A virtual machine is always recovered to the most recent recovery point. If replication has been configured with multiple recovery points enabled, an administrator can revert the recovered virtual machine to a previous recovery point after the vSphere Replication recovery process has completed. These recovery points are retained as virtual machine snapshots, which are managed using VMware vSphere Web Client Snapshot Manager, a component of vSphere Web Client. The snapshots are labeled with the date and time of the recovery point. An administrator has the option to revert to a snapshot, delete a snapshot, or delete all snapshots for the recovered virtual machine.
Automation and additional recovery options are available when vSphere Replication is used with vCenter Site Recovery Manager and vCloud Air Disaster Recovery. For example, an administrator can easily test the recovery of virtual machines without stopping replication or disrupting production systems.

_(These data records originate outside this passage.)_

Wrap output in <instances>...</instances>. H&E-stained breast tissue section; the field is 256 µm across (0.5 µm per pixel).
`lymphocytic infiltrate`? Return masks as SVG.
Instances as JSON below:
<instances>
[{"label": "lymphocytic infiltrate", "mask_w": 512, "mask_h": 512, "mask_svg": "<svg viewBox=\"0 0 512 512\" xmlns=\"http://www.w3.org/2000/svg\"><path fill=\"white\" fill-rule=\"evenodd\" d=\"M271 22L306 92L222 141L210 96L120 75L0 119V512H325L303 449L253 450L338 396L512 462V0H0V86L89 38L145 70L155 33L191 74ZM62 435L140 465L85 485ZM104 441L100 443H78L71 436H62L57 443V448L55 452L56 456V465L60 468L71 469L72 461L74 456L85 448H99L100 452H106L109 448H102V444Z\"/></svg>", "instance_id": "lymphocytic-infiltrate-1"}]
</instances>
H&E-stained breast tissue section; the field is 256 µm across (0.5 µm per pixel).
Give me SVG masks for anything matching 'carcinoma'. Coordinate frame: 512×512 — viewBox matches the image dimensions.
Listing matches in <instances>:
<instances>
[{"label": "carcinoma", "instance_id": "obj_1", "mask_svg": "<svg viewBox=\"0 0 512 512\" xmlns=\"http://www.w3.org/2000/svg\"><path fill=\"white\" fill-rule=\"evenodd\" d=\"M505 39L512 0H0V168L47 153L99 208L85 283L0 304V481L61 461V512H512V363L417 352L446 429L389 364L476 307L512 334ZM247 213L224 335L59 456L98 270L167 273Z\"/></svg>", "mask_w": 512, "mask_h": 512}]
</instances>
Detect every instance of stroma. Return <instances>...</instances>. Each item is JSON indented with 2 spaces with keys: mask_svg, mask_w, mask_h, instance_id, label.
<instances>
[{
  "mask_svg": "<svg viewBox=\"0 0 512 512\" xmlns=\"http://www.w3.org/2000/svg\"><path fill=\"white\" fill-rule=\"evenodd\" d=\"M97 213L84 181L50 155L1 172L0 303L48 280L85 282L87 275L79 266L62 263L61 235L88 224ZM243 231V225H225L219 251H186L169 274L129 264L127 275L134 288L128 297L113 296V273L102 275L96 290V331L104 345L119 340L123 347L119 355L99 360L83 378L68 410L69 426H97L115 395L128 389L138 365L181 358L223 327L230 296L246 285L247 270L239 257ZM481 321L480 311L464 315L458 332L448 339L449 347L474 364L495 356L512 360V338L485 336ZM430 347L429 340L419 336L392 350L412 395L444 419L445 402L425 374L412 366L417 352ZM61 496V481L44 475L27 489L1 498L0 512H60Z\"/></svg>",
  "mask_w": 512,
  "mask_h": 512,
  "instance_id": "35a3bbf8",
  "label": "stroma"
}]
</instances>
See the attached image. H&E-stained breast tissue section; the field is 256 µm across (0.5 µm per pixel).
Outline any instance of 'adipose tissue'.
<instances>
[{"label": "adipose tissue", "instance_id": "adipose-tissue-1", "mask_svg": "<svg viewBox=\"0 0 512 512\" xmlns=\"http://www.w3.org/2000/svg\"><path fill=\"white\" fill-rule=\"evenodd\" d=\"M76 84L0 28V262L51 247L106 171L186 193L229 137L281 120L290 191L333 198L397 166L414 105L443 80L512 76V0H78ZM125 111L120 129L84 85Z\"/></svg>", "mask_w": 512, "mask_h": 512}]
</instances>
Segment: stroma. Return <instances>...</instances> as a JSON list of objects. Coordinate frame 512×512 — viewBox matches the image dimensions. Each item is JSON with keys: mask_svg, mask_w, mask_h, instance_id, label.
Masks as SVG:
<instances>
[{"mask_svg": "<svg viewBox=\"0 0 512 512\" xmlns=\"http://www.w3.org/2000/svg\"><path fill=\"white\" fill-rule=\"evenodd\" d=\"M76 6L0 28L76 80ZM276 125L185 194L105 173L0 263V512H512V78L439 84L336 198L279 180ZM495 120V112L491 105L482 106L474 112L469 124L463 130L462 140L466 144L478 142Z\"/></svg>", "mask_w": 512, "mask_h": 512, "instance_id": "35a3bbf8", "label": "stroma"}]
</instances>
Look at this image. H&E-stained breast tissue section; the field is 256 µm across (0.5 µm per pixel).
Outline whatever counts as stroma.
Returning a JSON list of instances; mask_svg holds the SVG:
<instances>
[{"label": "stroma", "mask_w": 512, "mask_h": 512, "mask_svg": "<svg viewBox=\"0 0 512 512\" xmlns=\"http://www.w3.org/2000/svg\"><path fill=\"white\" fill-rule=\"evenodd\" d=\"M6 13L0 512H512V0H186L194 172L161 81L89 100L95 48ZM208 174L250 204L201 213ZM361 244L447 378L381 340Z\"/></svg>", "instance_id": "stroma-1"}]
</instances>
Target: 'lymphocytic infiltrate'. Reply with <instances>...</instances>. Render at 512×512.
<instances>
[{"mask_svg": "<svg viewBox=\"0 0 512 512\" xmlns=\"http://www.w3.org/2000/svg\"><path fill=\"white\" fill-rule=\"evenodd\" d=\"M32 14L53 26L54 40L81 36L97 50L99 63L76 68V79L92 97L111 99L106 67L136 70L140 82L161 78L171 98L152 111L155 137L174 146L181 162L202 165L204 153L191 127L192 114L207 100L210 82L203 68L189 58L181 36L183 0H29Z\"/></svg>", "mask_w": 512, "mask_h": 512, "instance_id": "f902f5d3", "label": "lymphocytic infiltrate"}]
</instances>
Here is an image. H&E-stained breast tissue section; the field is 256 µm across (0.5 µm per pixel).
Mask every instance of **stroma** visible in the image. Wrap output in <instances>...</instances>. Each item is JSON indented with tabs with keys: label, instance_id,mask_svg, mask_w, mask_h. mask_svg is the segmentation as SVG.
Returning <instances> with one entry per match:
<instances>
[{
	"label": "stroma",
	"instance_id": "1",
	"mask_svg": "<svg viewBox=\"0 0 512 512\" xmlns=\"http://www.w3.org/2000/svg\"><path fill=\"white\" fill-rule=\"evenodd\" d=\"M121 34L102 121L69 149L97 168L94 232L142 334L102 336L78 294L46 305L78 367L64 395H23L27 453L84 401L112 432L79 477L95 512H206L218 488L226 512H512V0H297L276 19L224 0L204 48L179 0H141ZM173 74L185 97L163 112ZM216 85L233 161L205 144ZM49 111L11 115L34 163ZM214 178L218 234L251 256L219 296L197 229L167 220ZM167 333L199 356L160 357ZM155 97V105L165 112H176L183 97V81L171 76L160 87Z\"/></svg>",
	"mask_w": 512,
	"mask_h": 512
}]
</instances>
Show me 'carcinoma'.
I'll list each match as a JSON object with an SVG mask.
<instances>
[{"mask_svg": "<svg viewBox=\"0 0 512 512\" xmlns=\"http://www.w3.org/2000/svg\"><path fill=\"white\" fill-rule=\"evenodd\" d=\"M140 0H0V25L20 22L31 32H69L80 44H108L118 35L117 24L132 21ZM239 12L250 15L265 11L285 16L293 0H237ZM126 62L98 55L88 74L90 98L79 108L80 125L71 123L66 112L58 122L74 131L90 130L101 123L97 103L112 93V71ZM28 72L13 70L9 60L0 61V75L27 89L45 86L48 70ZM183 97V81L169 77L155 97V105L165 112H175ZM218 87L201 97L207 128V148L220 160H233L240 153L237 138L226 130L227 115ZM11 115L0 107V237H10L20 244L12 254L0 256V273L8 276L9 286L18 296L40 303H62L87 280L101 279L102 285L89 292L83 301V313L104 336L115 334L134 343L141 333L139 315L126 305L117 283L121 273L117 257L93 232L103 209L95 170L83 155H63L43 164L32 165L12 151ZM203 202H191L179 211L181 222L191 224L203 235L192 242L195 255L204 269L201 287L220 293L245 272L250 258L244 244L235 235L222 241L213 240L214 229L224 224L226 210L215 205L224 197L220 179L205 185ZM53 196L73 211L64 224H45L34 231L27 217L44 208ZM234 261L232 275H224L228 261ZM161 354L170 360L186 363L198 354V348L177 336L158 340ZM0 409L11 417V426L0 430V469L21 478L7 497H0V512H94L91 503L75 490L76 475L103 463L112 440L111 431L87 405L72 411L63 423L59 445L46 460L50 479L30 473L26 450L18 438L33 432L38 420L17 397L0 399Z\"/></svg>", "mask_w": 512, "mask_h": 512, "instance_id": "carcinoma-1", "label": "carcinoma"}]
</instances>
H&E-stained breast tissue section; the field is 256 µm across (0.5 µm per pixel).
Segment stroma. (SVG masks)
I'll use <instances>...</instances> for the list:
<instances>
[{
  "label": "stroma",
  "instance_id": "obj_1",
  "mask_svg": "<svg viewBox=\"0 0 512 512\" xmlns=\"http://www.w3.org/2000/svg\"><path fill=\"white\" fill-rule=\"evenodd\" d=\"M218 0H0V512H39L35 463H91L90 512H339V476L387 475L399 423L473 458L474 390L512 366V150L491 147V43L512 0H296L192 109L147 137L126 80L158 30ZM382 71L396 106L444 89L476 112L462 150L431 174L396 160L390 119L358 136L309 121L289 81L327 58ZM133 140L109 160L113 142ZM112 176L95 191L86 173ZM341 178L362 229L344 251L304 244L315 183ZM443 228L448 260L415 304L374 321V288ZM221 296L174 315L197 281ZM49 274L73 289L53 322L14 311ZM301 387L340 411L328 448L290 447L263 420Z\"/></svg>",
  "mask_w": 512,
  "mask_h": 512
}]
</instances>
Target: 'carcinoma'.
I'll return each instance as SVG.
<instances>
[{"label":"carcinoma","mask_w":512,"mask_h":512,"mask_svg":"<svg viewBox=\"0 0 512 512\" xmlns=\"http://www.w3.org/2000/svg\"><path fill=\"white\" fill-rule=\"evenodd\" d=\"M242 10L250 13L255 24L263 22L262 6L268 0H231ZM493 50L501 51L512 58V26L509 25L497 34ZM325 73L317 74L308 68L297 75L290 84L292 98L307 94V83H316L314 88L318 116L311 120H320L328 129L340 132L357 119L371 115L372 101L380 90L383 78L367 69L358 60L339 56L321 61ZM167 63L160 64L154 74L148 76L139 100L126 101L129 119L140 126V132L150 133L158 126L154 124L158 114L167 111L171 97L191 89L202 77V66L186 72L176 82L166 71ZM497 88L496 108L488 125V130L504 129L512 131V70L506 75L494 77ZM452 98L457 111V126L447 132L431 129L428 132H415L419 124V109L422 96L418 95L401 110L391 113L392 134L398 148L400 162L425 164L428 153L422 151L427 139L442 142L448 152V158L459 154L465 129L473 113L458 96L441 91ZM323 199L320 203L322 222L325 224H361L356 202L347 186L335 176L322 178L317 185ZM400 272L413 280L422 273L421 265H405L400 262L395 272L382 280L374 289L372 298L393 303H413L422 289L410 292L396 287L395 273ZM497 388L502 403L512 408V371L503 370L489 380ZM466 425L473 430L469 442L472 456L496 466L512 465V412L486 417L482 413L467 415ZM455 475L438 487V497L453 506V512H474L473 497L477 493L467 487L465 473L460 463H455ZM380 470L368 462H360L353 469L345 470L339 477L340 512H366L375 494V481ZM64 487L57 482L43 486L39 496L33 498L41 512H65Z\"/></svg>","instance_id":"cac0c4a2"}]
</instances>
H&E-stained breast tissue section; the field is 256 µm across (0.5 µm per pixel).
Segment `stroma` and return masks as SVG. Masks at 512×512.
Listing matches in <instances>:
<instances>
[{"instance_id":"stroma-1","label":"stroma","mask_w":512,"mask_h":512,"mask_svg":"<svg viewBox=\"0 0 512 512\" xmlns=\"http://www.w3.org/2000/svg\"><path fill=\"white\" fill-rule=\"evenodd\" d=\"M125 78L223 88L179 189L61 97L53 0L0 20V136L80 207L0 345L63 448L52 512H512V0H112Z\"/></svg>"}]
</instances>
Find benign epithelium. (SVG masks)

It is also possible after a failover or migration to reprotect workloads and replicate them from the recovery location back to the original location with minimal downtime, which is useful in disaster avoidance scenarios. vCenter Site Recovery Manager automates the process of connecting recovered virtual machines to one or more networks at the recovery location and changing IP addresses if needed.
VMware vSphere Replication provides an efficient solution for protecting a VMware virtual machine infrastructure. It is compatible with VMware vSAN, traditional storage area networks (SANs), network-attached storage (NAS), and direct-attached storage (DAS). vSphere Replication is simple to deploy and consumes minimal network resources through the use of compression and by sending only changed data from the source to the target location. Recovery point objectives range from 5 minutes to 24 hours and can be configured on a per–virtual machine basis. Multiple recovery points can be retained for increased protection. Configuration and recovery are easily enabled using VMware vSphere Web Client. vSphere Replication can be used as a standalone product or with VMware Site Recovery Manager, which provides robust testing, migration, and failover orchestration.